(Chart comprehension data)
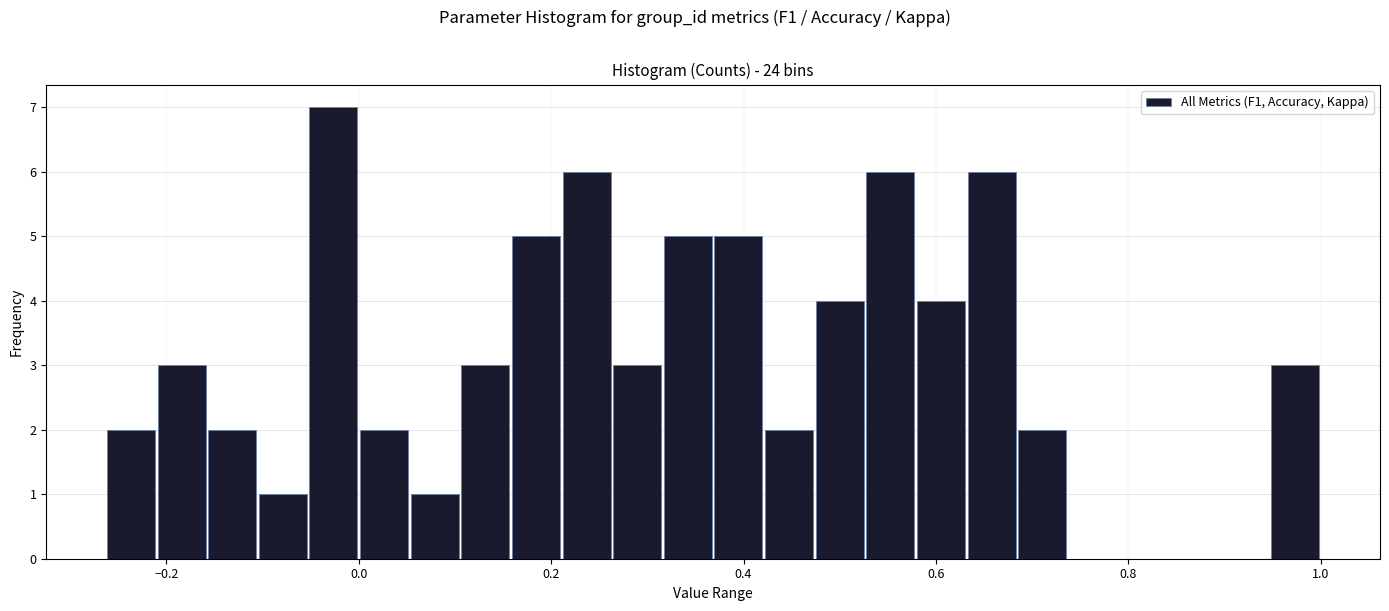

Around what value on the x-axis is the tallest bar? Give the approximate position of its centre, as read against the axis.

-0.02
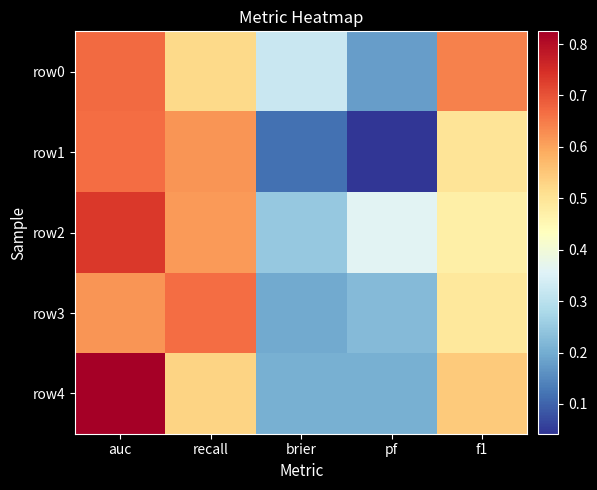

Rank the series at recall from lowest to highest value.

row0, row4, row2, row1, row3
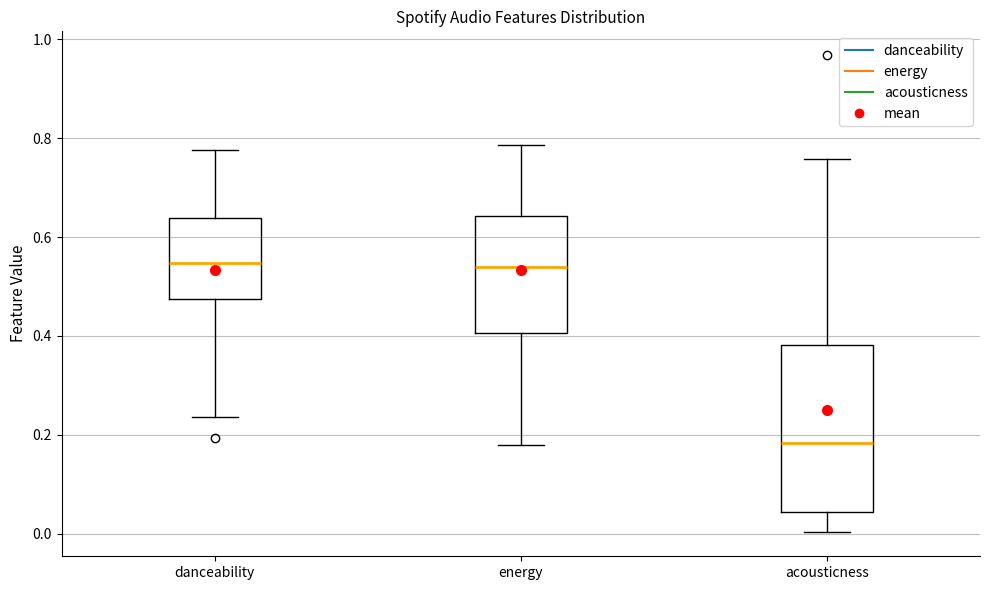

Which box is the tallest, from its lower edge to its upper edge?

acousticness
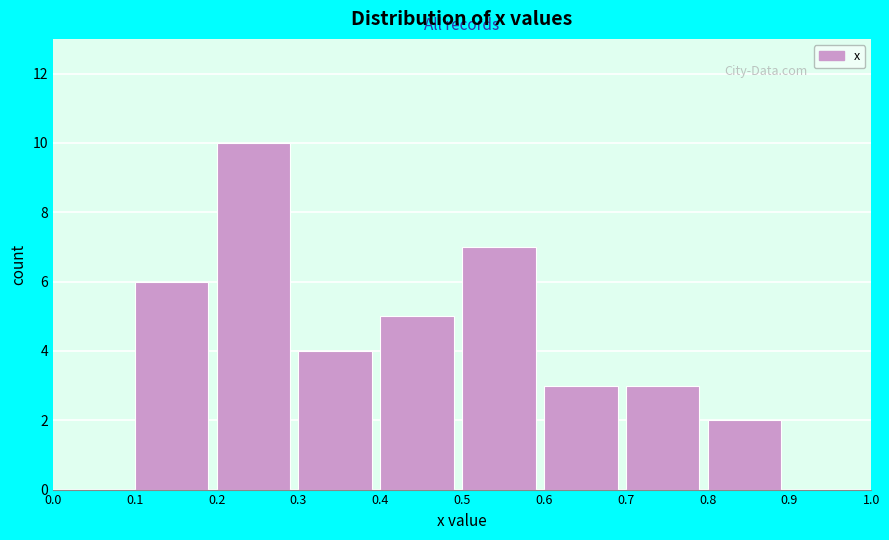

Over which range of the x-axis is the bar tallest?

0.2 to 0.3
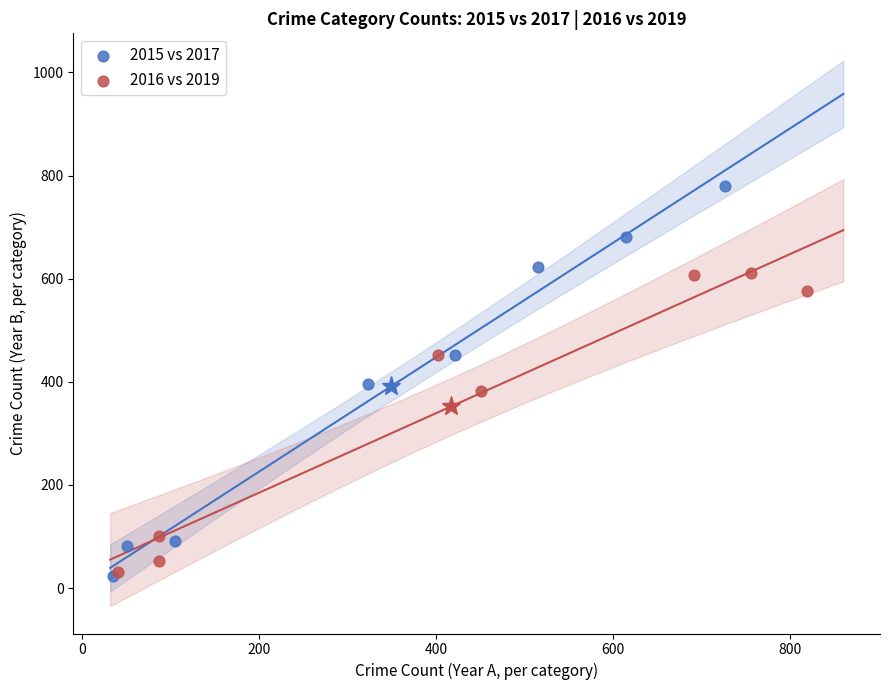

Which series has the widest spread of Y values?

2015 vs 2017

▶ **What the task requires**: Reproduce every row above verbatim, keeping its text and line order. Omit the pictures from the output.

▶ **Task solution**:
Around what value on the x-axis is the tallest bar? Give the approximate position of its centre, as read against the axis.

-0.02

Rank the series at recall from lowest to highest value.

row0, row4, row2, row1, row3

Which box is the tallest, from its lower edge to its upper edge?

acousticness

Over which range of the x-axis is the bar tallest?

0.2 to 0.3

Which series has the widest spread of Y values?

2015 vs 2017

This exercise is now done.